FLUFFINJECTOR: DIAGNOSING LOGICAL CONSISTENCY FAILURES IN CHAIN-OF-THOUGHT REWARD MODELS
Abstract
Large Language Models (LLMs) are increasingly used as judges and reward models in alignment pipelines, where their scores shape learned behavior. Prior work shows these judges can be manipulated by superficial openers (e.g.,"Thought process:” or “Let’s solve this step by step.”), but vulnerabilities in intermediate reasoning verification remain underexplored.
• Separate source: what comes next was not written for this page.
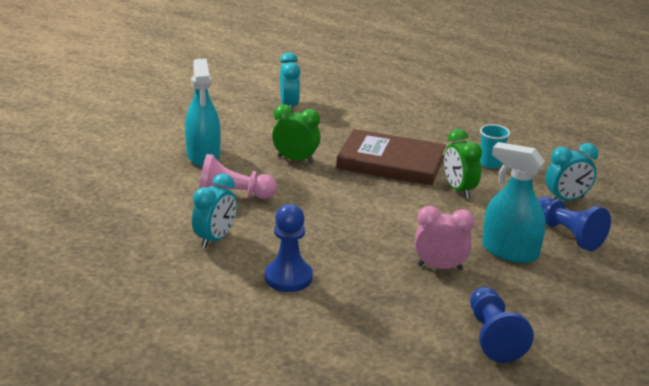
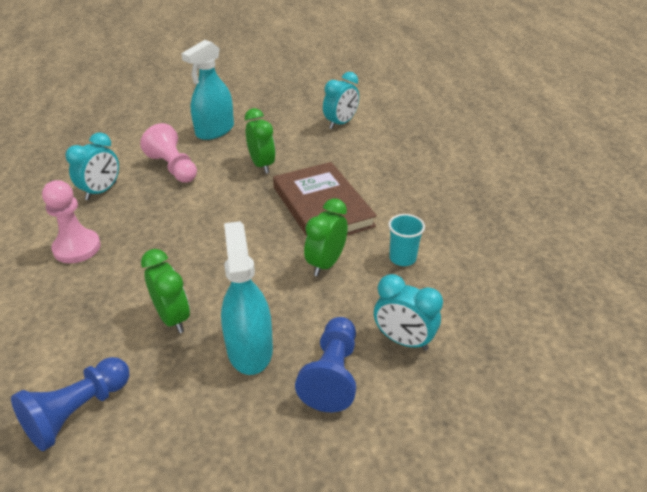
camera: 50 degrees right, 10 degrees up
(215, 239) = (101, 191): turquoise clock -> turquoise clock turned 45 degrees counterclockwise
(288, 277) = (77, 248): blue pawn -> pink pawn
(440, 267) = (173, 318): pink clock -> green clock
We identify Fluff Injection, a failure in which a logically necessary step in a chain of reasoning is replaced with plausible-sounding commentary (e.g.“Let’s slow down and check our negatives here”). To measure this failure mode, we introduce FluffInjector, a benchmark of paired minimal examples: for each problem, we generate a GOOD chain and a FLUFF chain that keeps the same step count and final answer while replacing 25-40% of steps with non-inferential filler. Evaluating frontier judges (GPT-4.1, DeepSeek-V3.1, Qwen2.5-7B-Instruct), we find they frequently validate FLUFFED chains, indicating a strong reliance on surface coherence. Using FluffInjector, we fine-tune SmartRM, a verifier trained to emphasize step-to-step logical continuity. SmartRM reduces false positives from 37.43% (GPT-4.1) to 2.68% and achieves 97.27% overall verification accuracy.